Wow, I guess it is a miracle I actually am even living without a lot of this junk I am told I just HAVE to have....

C


----------



## Sean Woodruff (Dec 20, 2007)

wolfwood said:


> No disrespect, intended, Sean. I own a Hensley so can speak about it. I just meant that I haven't used or even seen your Pro-Pride so have no qualification to give any comment on it.


None taken, I figured that is what you meant.


----------



## Sean Woodruff (Dec 20, 2007)

rdvholtwood said:


> We sent away for information - to get an idea of what the hensley was all about and found it informative and a bit too high for us. Shortly thereafter, we started receiving phone calls from salesman offering deals. I guess sales must be down and they are pulling out the plugs to get their sales up!


Yes, the orange has been on "sale" for every month since another hitch came on the market at a lower retail price. The "sale" price seems to be right around a magical $600-$800 discount which brings the orange price about $2400.

Speaking of marketing, how do all of you feel when something is constantly on sale and always touted as the "best deal ever" then the very next month is the "best deal ever" again?

When pricing is correct, and posted for everyone to read, these types of games are eventually exposed to show the lack of respect for the intelligence of the market.


----------



## Carey (Mar 6, 2012)

The last time I looked there are a couple of compliants about the Hensley on th NHTSA website.. I remember one being a sway incident causing a rollover.. Some part had failed on the hensley causing that.. I havent looked on the NHTSA webste for a couple years since seeing that.. Might be more now..

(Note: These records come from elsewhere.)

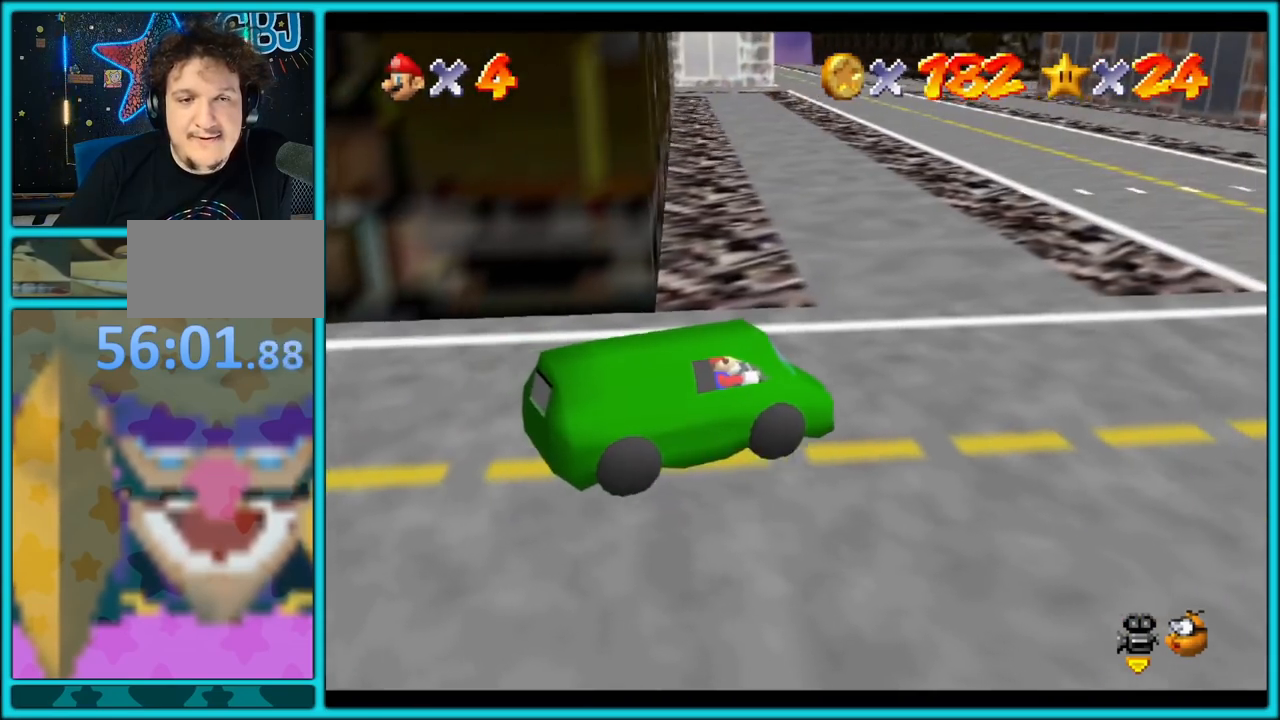
{"buttons": ["A"], "left_stick": "up-right", "button_events": [[150, "A", "down"]]}
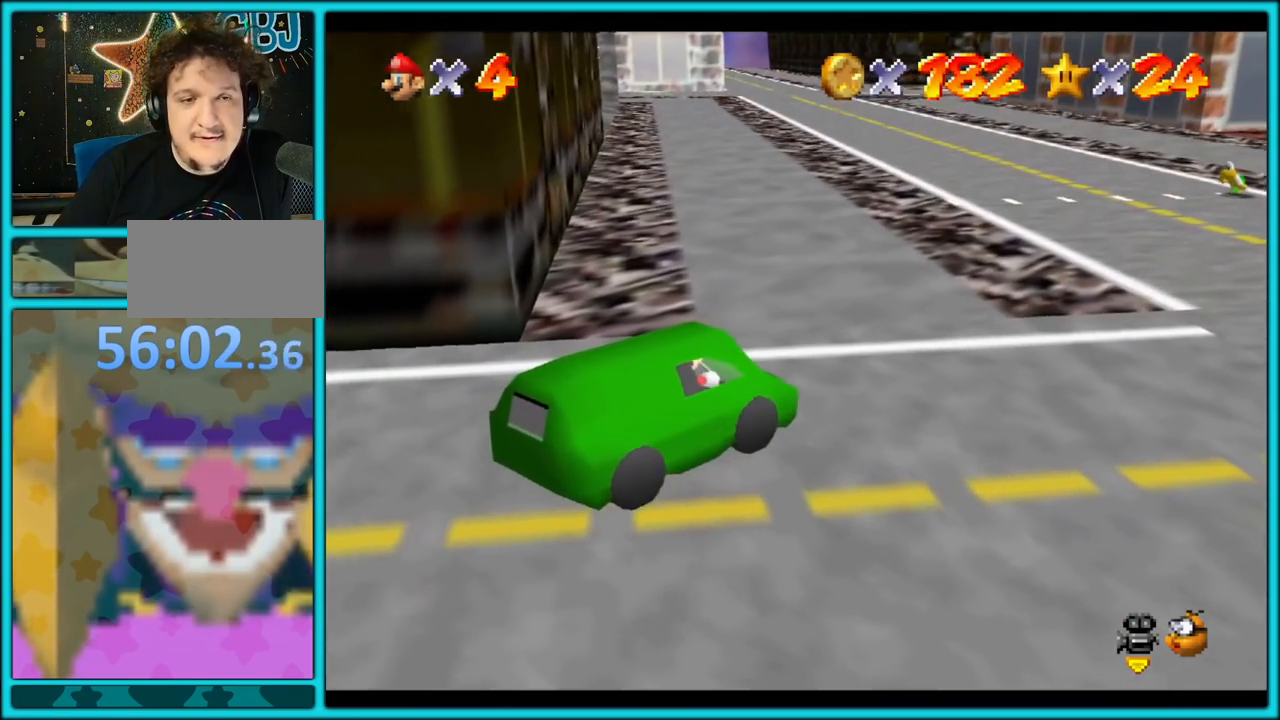
{"buttons": ["A"], "left_stick": "up-right", "button_events": []}
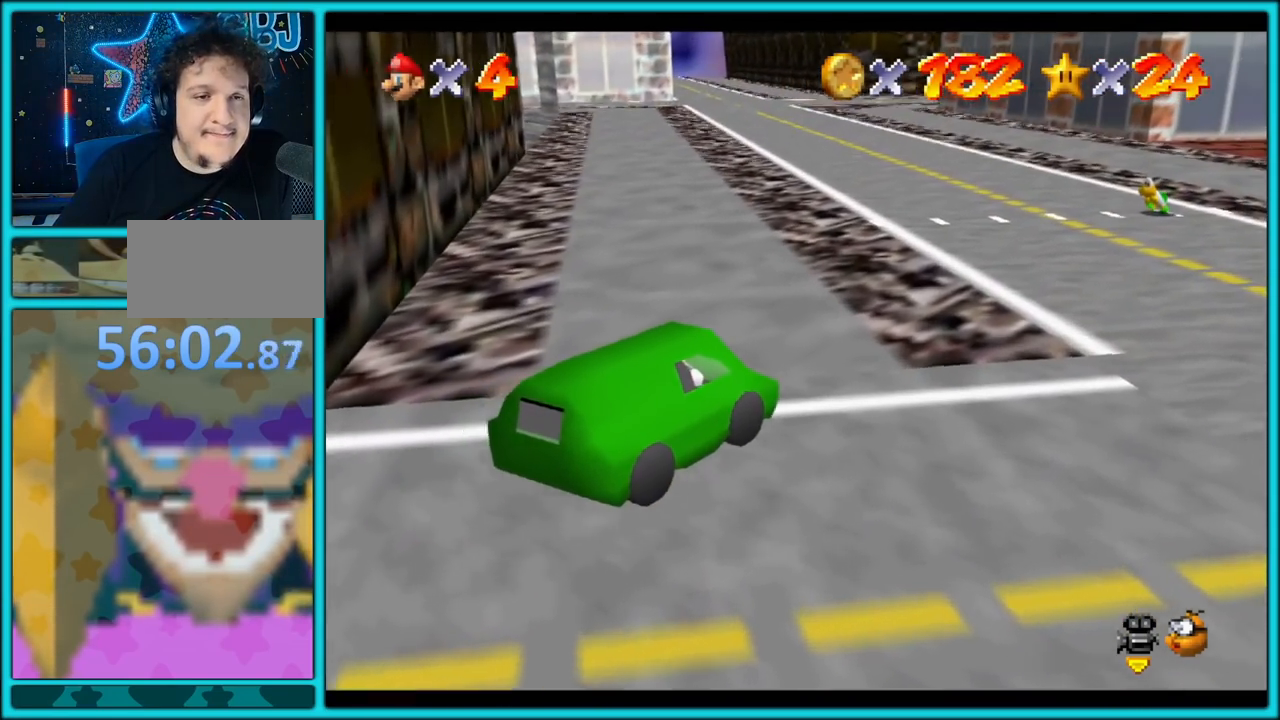
{"buttons": ["A"], "left_stick": "up-right", "button_events": []}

About every auto product has a complaint or two on NHTSA.. It would be fun to see how many failures are reported with all the w/d hitches versus units sold.. I wish I had the time to research that..

Carey


----------



## Calvin&Hobbes (May 24, 2006)

Sean Woodruff said:


> Speaking of marketing, how do all of you feel when something is constantly on sale and always touted as the "best deal ever" then the very next month is the "best deal ever" again?


Kind of like Toyota..... this week its the "Super Spectacular" sale. Last week it was the "Toyota beginning of year sale". Then there was the "End of year blow out" before that it was the "Toyota Sales Spectacular". I'm waiting for the "It's Tuesday at 2:32 and we know you're waiting for that hotdog in your microwave" sales blowout.

(The preceeding was not meant to offend any Toyota owners, family members of Toyota's or dealerships, nor any mechanics or friends and family of any Toyota mechanics, Anyone who owns a Toyota toys, or anyone that holds stock in Toyota. Or anyone named Toyota.)


----------



## kyoutback (Jul 12, 2004)

Calvin&Hobbes said:


> Speaking of marketing, how do all of you feel when something is constantly on sale and always touted as the "best deal ever" then the very next month is the "best deal ever" again?


Kind of like Toyota..... this week its the "Super Spectacular" sale. Last week it was the "Toyota beginning of year sale". Then there was the "End of year blow out" before that it was the "Toyota Sales Spectacular". I'm waiting for the "It's Tuesday at 2:32 and we know you're waiting for that hotdog in your microwave" sales blowout.

(*The preceeding was not meant to offend any Toyota owners, family members of Toyota's or dealerships, nor any mechanics or friends and family of any Toyota mechanics, Anyone who owns a Toyota toys, or anyone that holds stock in Toyota. Or anyone named Toyota.)*
[/quote]

But it Will!!


----------